USDA is not projecting a significant increase in the use of corn for ethanol in the next decade. Source: USDA Agricultural Projections to 2022, February 2013; Deere & Co. graphic | Click to enlarge


Between October 2012 and January 2013, the ethanol margin for producers was close to zero. The recent reduction in corn prices had a major impact on the profitability of ethanol produc- tion, because purchased corn is by far the largest cost incurred by ethanol producers. Between January and November 2013, corn prices fell from about $7.50 per bushel to below $4.50 per bushel. A $3 reduction in the price of a bushel of corn translates into a roughly $1.08 reduction in the cost of ethanol production. While ethanol prices have also declined, ethanol producer margins have risen above $0.50 per gallon in recent months. Improved margins have incentivized greater levels of ethanol production, with output recovering to pre-drought levels. At the same time, lower prices have made ethanol more economically attractive for refinery blending, and output of ethanol-blended gasoline has risen. Net use of ethanol by refiners and blenders reached an all-time high of 884,000 barrels per day in August 2013. Source: U.S. Energy Information Admn. based on data from Bloomberg | Click to enlarge

It has been shown that U.S. sales of farm machinery closely correlate with the price of U.S. corn. With the two core components of demand for corn being exports and ethanol, equipment dealers and manufacturers closely scrutinize the trends in both these segments.

On the surface, the news in the last few months has been less than encouraging for both, but the outlook isn’t totally bleak and the industry appears to have switched its focus from production to demand.

First, it appears that Big Oil and anti-ethanol groups will finally get their way and EPA will reduce the amount of mandated ethanol blended into fuels. This means that the industry will not continue to see the rapid expansion of ethanol production that it has experienced for the last several years. But demand for corn ethanol will not collapse either.

In fact, despite EPA’s proposed cut in the ethanol mandate to 13 billion gallons from 14.4 billion gallons, the demand for ethanol production has picked up in recent weeks due to favorable blending margins. With margins approaching 3 year lows, ethanol production during the first week of December increased by 31,000 barrels a day to 944,000 barrels a day, the highest level in the past 2 years.

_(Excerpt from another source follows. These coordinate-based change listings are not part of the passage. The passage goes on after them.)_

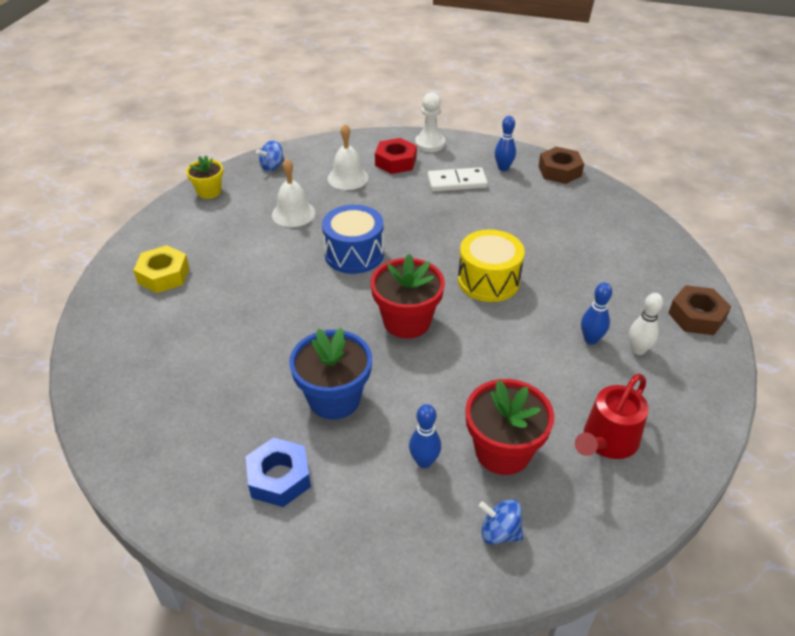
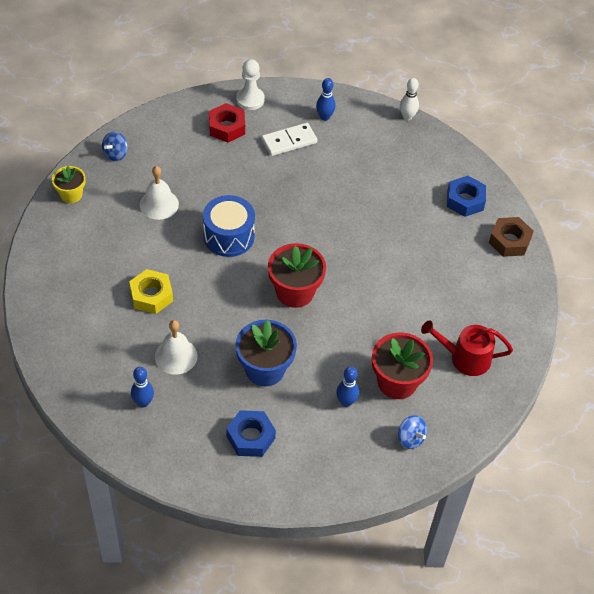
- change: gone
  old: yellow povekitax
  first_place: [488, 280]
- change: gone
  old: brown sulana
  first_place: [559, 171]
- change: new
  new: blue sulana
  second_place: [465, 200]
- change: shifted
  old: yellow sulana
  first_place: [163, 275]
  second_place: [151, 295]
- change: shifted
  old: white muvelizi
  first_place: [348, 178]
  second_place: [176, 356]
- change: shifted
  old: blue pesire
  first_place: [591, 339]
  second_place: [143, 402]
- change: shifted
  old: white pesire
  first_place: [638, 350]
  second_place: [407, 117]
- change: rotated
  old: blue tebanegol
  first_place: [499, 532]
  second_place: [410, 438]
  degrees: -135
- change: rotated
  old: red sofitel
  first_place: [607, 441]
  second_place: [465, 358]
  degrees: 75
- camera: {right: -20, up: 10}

On the export side, USDA’s December 10 World Agricultural Supply and Demand Estimates included a 50 million bushel increase to the estimate for U.S. corn exports in 2013-14 due to growing global demand.

Back to $5?

Societe Generale, the French multinational banking and financial services company headquartered in Paris, has suggested that corn will return to nearly $5 a bushel by the end of 2014.

According to a November report in Agrimoney.com, the bank was ahead of the curve in foreseeing the fall in corn futures from August 2012 highs. “While the market is focused on the sheer volume of the U.S. harvest after a year of volatile production estimates, we contend that the true focus should be shifted to the demand side of the crop balances,” SocGen analyst Christopher Narayanan said. “Demand has been notable in the first quarter” of the 2013-14 marketing year, which began in September.

“U.S. exports continue to outpace even the latest U.S. Department of Agriculture revision.” The analyst also noted the drop in feed prices and continued shortage of cattle has encouraged higher poultry egg sets and pork production with the gains in margins on consumers shifting to cheaper meats and lower input costs.

If this is the case, any drop off in farm equipment sales in 2014 could be short lived.